Current price: $24.99
Luminos is quite similar to SkySafari Plus in functionality, including planetarium, space-sim, telescope control. I can say it looks quite pretty and has some spectacular features like switching to the point of view of a satellite, which is great for people interested in less technical, more pretty features. For actual observing sessions though, I think (the lower-priced) SkySafari Plus has the edge for me, however I do appreciate the fact that Luminos has never asked users to pay for a new version so far.
Current price: FREE
Xasteria is a free weather app based on the 7Timer! service. If you are on Android, you might know the equivalent app Astro Panel. Xasteria goes a bit beyond just being a 7Timer! client, by offering easy access to alternative weather sources, Iridium Flare and ISS passes etc. Also, Xasteria hosts a mirror of the 7Timer! weather service to guarrantee its availability. More details in the Xasteria page.

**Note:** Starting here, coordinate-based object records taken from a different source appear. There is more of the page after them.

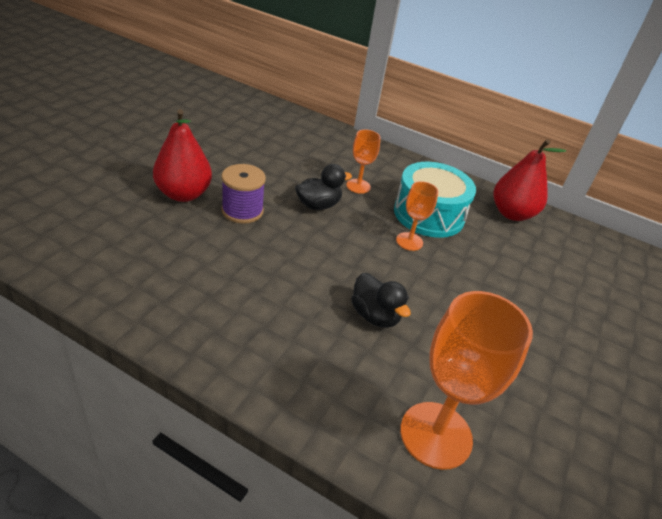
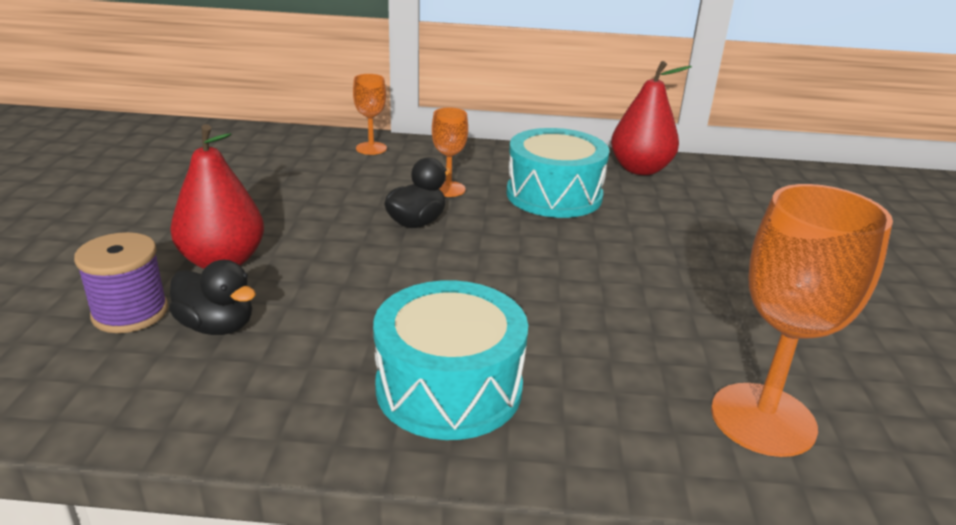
camera: 20 degrees left, 10 degrees down
purple spool [221,164,266,224] -> purple spool moved to [74,232,168,333]
black duck [351,273,411,328] -> black duck moved to [169,260,256,335]
orange goblet [396,181,438,251] -> orange goblet moved to [353,74,387,155]
none -> turquoise drum [373,280,528,440]

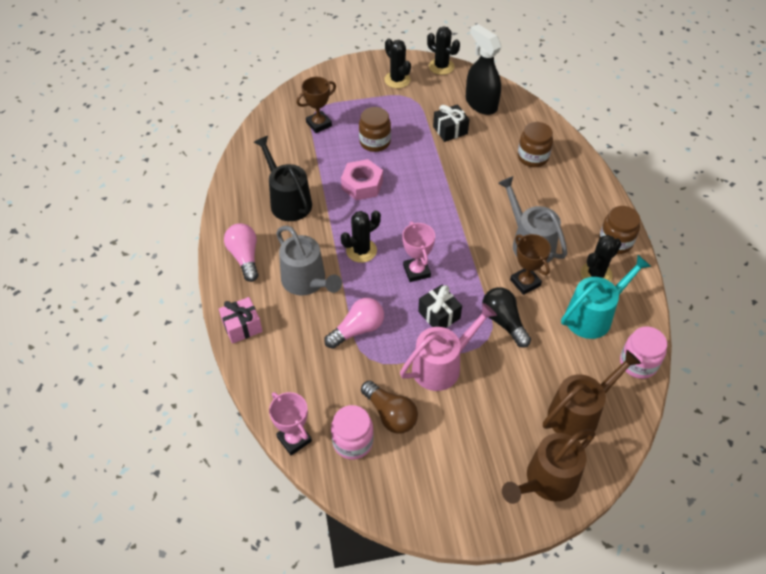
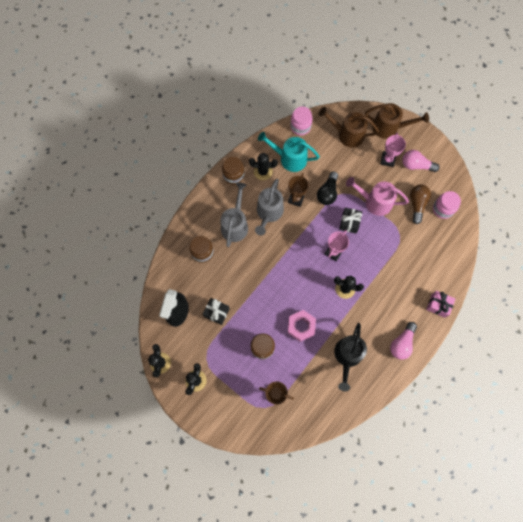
camera: 130 degrees left, 20 degrees up
pink trophy [269,392,312,455] -> pink trophy moved to [381,133,406,167]
grey watering can [276,226,342,296] -> grey watering can moved to [221,183,248,247]
pink light bulb [324,298,384,349] -> pink light bulb moved to [402,150,440,172]

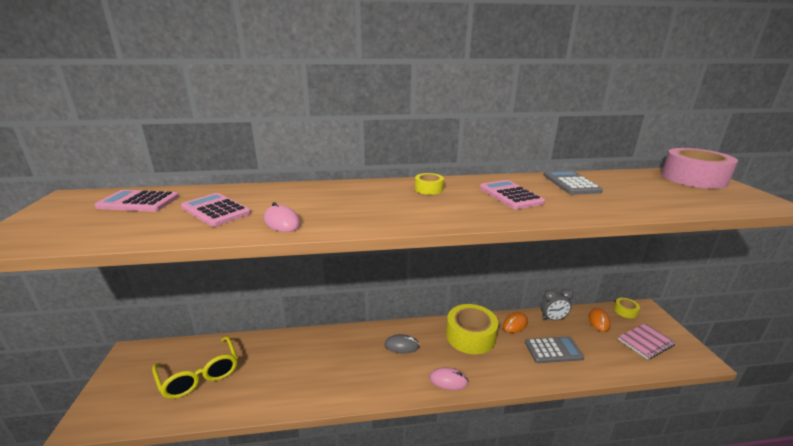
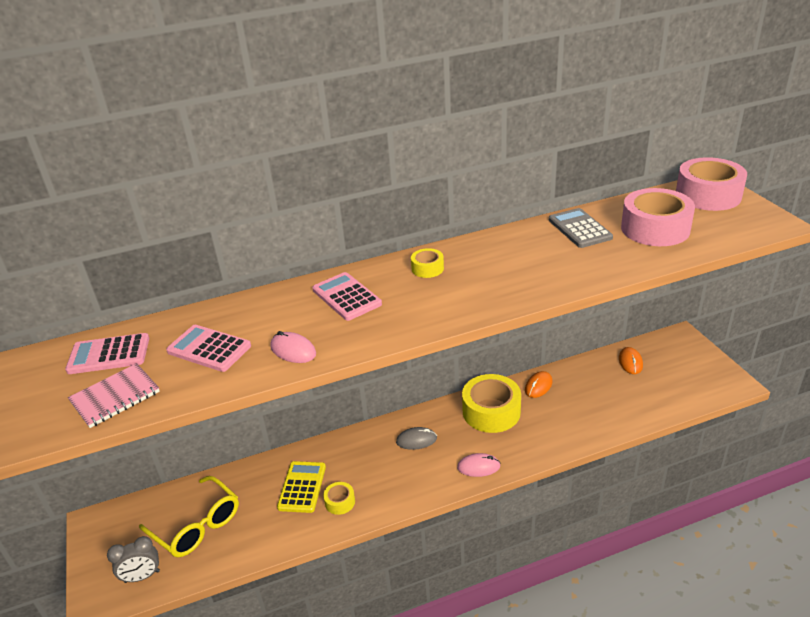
camera: 10 degrees left, 10 degrees up
pink calculator [480,180,545,209] -> pink calculator moved to [312,272,382,321]
grey calculator [525,336,584,363] -> none
grey clock [540,289,573,320] -> grey clock moved to [107,536,160,583]
yellow tape [614,298,640,318] -> yellow tape moved to [323,482,355,515]
pink notebook [618,323,676,360] -> pink notebook moved to [68,363,160,428]
none -> yellow calculator [277,461,326,513]
none -> pink tape [621,188,695,246]

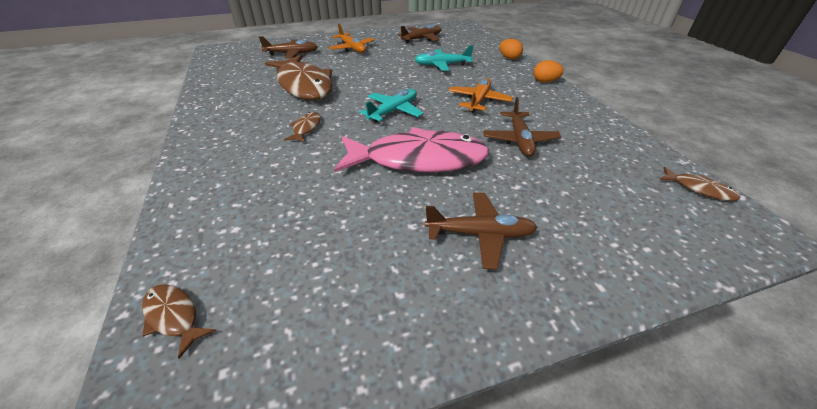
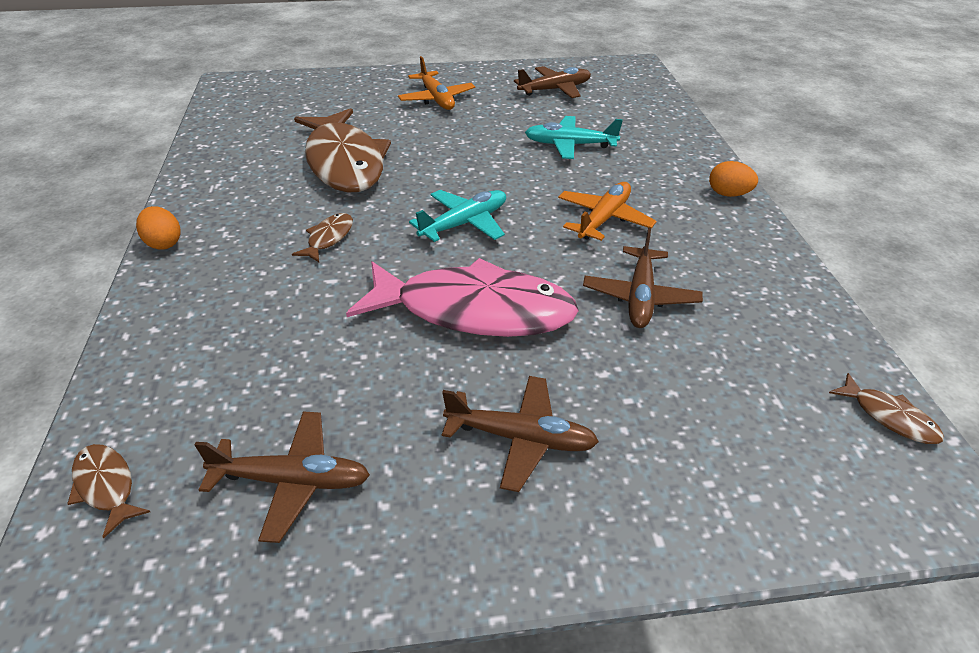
camera: 10 degrees right, 0 degrees up
brown plane [259,36,318,58] -> brown plane moved to [194,411,370,543]
orange egg [499,39,523,60] -> orange egg moved to [136,206,181,250]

Current price: FREE (Basic), $4.99 (Infinite)
If the basic version of SkySafari was not free right now, this would be my recommendation for a free planetarium-type app. It does have extra upgrades as in-app purchases (which you can all get as the Infinite package) but they’ve never seemed essential to me (meteor showers, comets etc), as I had the features I needed from other apps, hence I can’t comment on the non-free features.

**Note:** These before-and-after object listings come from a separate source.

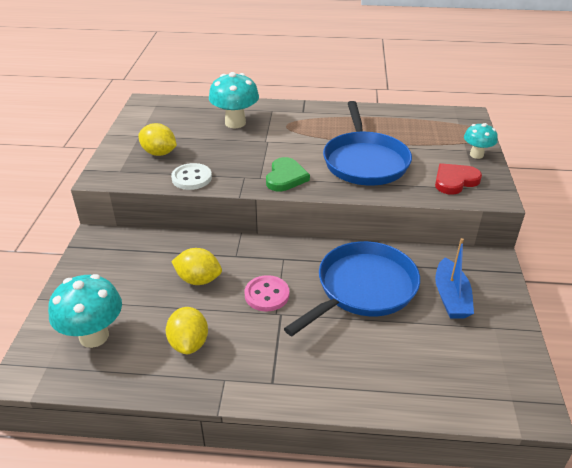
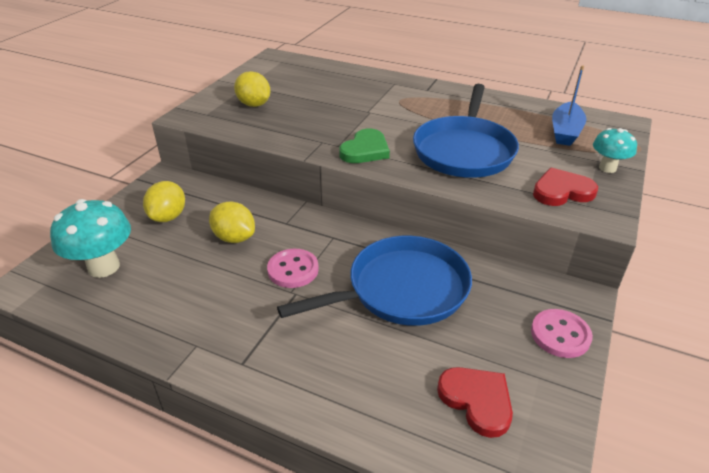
camera: 20 degrees right, 0 degrees up
yellow lemon [165,307,208,354] -> yellow lemon moved to [143,181,185,222]
white button [171,163,212,190] -> none
turquoise mushroom [209,72,259,128] -> none
blue boat [435,238,474,319] -> blue boat moved to [552,65,586,146]
none -> red heart [437,367,513,438]
none -> pink button [531,309,593,358]

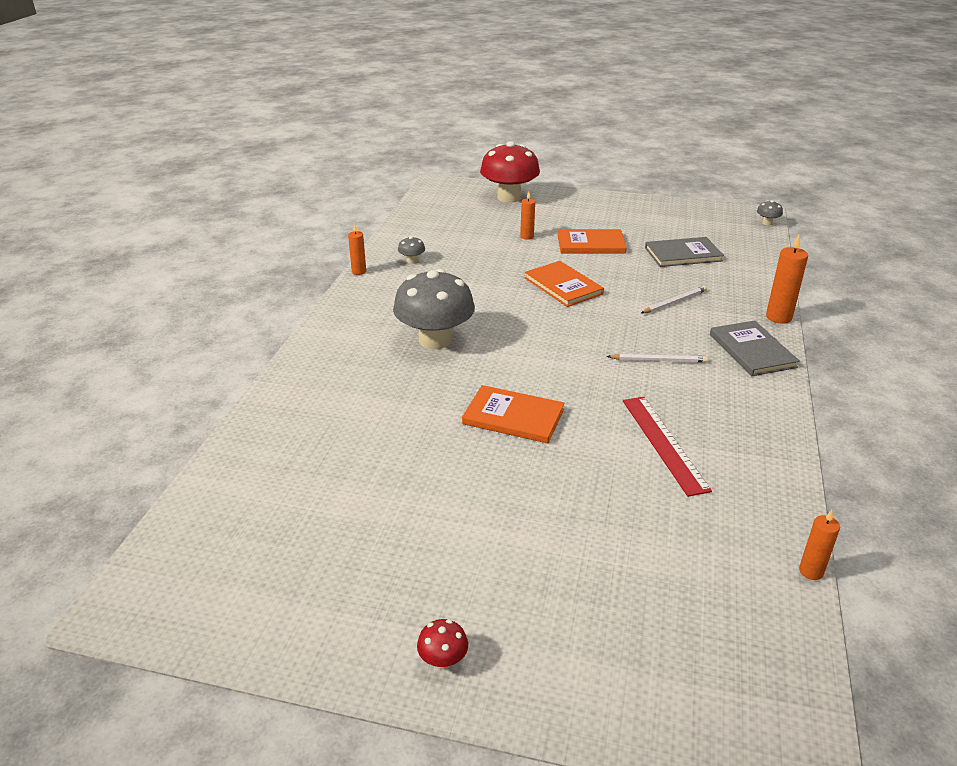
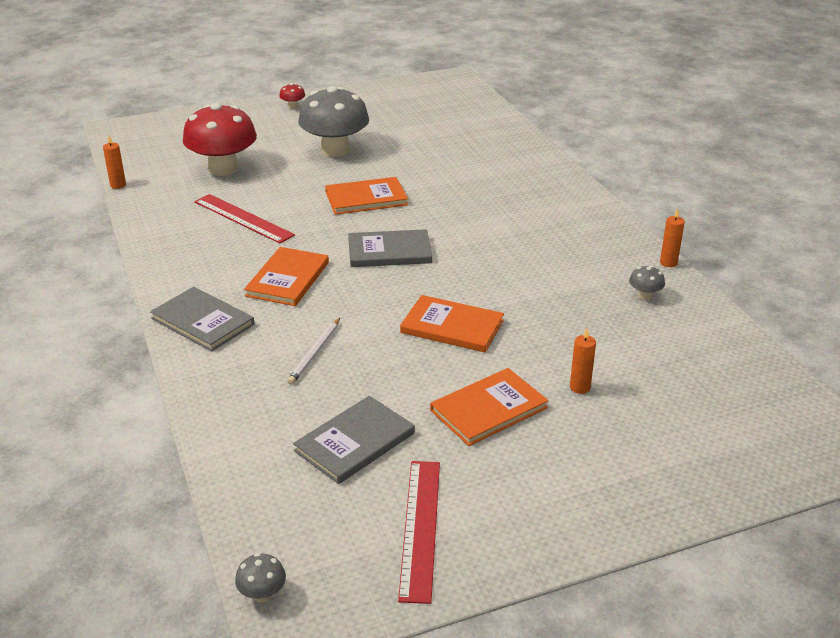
camera: 145 degrees right, 0 degrees up
grey mushroom [393,269,475,349] -> grey mushroom moved to [298,86,369,157]
red mushroom [480,141,540,203] -> red mushroom moved to [183,103,257,176]
white pencil [607,354,708,363] -> orange book [244,247,329,306]
orange candle [766,235,808,323] -> none
none -> grey book [348,229,432,267]
none -> red ruler [398,461,440,604]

Current price: FREE (Lite), $1.99 (Full)
Another planetarium-style program. You don’t really need more than 1 or 2, so you might already be covered by others in the list, however one simple feature it has is a “target” of where you are pointing at, which, inexplicably to me, is not even an option on most other similar apps. Like Star Chart, I haven’t tried the in-app purchases, or the paid version that includes all of them and more objects.
Sky Guide AR
Current price: $2.99
Sky Guide is a bit different from the other planetarium-type programs in that it gives an emphasis on teaching you about the night sky, with an interactive experience that is showcasing the wonders of the sky and presenting info on them. It is sort of a “guide” of the “sky”, or a Sky Guide if you will… :cringe: In any case, I guess its target demographic is less the seasoned astrophotographer and more the beginner astro-enthousiast although at its price point it should be a good purchase for almost anyone.
Current price: FREE
Pretty straightforward: Simulates the Gas Giants and their moons at any date. It does the thing it is made for quite well and it is free.